Garfield County is leading the coalition of communities in Northwest Colorado.
John Martin, a Republican county commissioner, said any regulations should account for the unique geology of the Piceance Basin, which underlies much of the region. Drilling in the area tends to bring up dry gas without liquids, rather than the oil or wet gas more often found on the Front Range. The region has a much greater density of federal land, which could overlap with state regulations.
“So there have to be different rules,” he said. “Doesn’t mean they ignore the safety and health of everyone, but you have to have different approaches, and that’s what we wish to do.”

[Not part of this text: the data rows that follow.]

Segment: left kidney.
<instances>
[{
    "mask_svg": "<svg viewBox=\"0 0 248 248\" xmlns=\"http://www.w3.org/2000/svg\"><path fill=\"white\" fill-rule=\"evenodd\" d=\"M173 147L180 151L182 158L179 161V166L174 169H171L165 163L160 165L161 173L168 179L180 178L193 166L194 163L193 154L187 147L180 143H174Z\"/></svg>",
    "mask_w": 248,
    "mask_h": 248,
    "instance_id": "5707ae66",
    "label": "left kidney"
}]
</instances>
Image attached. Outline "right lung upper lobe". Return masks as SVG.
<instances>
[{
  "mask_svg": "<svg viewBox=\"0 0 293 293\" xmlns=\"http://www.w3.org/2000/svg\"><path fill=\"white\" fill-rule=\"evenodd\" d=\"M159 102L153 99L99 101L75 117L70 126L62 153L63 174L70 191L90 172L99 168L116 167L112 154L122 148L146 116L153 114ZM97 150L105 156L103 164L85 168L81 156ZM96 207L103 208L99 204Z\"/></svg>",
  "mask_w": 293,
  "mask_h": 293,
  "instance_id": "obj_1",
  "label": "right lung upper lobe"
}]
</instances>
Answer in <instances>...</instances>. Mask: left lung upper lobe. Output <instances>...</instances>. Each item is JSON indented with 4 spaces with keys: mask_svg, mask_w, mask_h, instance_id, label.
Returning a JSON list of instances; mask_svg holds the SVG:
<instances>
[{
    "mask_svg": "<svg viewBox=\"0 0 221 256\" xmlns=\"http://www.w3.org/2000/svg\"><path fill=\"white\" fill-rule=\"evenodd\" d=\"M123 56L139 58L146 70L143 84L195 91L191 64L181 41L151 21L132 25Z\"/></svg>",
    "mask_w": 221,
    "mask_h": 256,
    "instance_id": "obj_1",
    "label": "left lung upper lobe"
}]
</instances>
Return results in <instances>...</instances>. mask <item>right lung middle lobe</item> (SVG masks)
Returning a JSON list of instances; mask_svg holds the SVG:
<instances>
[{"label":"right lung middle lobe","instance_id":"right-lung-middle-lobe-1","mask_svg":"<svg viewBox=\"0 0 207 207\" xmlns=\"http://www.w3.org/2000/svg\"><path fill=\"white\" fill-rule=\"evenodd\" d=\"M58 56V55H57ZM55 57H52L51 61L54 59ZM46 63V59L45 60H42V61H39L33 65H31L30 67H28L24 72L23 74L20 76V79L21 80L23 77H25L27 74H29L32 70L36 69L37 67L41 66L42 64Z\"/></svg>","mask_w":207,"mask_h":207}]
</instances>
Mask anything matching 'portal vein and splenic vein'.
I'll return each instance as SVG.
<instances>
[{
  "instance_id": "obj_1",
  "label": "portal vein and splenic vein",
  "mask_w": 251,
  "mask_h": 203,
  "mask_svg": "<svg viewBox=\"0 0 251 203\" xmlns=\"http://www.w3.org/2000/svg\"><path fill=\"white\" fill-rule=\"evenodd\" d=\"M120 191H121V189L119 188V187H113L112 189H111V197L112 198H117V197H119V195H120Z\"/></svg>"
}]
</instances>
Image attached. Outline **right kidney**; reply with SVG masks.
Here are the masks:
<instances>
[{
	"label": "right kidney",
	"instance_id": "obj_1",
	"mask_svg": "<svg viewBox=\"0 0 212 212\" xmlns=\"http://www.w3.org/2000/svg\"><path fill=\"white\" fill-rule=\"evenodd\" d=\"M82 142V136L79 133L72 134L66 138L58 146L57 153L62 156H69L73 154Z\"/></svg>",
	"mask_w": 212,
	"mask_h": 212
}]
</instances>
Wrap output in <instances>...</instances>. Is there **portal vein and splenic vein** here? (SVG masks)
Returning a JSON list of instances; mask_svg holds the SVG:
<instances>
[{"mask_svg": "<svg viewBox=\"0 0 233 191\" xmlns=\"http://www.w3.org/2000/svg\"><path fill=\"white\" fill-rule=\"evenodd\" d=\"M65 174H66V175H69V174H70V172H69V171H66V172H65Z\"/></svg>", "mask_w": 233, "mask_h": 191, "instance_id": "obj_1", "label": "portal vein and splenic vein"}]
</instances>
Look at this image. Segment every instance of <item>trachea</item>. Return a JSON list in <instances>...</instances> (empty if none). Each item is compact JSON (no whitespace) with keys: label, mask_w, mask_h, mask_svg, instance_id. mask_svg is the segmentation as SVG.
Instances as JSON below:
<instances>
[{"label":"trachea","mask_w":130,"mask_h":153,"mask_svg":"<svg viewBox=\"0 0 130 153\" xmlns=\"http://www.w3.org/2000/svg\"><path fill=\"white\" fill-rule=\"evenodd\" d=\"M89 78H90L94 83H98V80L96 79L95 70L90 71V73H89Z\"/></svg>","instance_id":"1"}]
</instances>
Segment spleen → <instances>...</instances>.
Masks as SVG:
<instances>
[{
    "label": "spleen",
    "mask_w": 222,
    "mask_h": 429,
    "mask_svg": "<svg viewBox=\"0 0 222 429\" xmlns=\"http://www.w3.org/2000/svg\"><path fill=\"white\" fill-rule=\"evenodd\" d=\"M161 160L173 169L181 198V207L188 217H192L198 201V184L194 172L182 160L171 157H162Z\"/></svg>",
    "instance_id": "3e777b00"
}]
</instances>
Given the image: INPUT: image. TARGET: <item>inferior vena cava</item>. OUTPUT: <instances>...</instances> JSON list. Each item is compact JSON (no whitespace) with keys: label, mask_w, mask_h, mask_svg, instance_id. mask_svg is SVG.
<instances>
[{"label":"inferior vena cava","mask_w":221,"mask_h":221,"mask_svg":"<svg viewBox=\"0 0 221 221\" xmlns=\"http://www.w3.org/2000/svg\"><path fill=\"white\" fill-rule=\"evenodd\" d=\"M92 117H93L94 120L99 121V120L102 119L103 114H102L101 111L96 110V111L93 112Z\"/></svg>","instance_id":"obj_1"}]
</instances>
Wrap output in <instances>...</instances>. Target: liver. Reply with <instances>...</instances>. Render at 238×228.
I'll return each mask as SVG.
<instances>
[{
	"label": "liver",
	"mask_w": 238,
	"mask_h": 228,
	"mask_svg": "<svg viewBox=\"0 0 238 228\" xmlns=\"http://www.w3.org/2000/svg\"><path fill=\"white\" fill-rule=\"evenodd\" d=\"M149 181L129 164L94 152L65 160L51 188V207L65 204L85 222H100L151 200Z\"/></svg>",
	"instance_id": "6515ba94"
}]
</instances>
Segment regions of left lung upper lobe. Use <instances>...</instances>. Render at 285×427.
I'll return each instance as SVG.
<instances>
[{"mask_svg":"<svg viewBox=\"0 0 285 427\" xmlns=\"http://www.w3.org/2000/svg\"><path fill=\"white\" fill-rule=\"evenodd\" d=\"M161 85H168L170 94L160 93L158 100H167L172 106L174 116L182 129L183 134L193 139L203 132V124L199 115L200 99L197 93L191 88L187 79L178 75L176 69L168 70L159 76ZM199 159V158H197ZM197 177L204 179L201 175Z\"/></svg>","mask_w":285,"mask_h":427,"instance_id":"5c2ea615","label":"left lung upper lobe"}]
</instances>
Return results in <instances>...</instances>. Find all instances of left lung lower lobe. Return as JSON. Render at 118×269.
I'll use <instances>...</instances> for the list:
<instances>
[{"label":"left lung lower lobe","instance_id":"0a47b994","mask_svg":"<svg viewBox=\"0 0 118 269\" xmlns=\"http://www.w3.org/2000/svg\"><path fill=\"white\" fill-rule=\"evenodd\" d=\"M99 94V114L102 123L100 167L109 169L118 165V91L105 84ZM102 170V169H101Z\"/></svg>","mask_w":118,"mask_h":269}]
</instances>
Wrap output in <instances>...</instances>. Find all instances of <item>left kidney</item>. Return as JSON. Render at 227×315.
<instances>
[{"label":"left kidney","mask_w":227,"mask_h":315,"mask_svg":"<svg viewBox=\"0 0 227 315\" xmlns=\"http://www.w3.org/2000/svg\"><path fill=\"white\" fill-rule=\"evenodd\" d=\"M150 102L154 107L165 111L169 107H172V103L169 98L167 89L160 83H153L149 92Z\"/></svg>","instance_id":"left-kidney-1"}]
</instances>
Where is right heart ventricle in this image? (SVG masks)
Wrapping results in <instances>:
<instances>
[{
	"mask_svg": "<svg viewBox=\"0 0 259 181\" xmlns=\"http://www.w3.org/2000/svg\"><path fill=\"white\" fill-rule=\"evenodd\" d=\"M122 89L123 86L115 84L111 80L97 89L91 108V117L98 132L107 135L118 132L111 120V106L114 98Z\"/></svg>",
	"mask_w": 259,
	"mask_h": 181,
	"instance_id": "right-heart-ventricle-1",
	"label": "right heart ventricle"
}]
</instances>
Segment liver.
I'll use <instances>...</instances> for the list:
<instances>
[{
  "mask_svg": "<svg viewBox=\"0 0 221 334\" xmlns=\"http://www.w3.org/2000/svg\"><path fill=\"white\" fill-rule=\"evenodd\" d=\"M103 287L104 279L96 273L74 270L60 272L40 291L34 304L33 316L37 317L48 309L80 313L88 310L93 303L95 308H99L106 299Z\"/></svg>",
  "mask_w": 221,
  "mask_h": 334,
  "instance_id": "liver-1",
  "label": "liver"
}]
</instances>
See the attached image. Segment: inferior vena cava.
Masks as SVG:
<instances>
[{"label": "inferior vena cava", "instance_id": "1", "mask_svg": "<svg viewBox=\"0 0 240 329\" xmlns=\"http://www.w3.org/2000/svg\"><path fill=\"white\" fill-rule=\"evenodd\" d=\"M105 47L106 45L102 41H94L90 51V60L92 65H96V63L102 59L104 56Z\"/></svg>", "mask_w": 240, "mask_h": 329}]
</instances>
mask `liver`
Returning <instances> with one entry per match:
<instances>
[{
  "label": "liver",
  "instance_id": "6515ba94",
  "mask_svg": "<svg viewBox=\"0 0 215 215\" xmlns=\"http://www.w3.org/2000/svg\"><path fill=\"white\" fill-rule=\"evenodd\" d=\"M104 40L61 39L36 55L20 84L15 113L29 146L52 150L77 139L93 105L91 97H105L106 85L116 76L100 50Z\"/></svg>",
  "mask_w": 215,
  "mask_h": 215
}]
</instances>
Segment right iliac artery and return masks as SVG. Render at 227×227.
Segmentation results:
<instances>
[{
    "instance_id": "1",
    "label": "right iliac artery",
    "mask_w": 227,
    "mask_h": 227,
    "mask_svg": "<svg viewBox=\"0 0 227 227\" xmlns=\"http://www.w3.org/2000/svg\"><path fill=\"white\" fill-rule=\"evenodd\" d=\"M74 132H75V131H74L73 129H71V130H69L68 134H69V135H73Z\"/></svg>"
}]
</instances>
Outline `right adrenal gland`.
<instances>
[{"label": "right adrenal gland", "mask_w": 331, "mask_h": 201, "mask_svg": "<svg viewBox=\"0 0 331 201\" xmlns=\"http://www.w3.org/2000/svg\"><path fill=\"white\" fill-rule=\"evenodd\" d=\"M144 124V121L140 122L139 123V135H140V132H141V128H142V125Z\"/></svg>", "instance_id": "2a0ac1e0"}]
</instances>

Martin was also careful to separate his effort from Weld County, where commissioners formed their own energy department and voted to set their own oil and gas rules. Prior to the vote, the COGCC sent a letter to reassert state authority over drilling sites in the county.
“We don’t have to adversarial or be dominant over the state of Colorado,” Martin said. “What we’re doing is using our expertise and success to help guide the regulations.”
COGCC director Jeff Robbins said it’s too soon to say if his panel will heed that input — and write different rules for different oil and gas basins.
“The first part of successful rulemaking is the gathering of information, so we can get all the perspectives into the hopper,” he said.
The panel has plenty more input coming. The commission is scheduled to hold meetings in Boulder, Denver and Weld County over the next three months.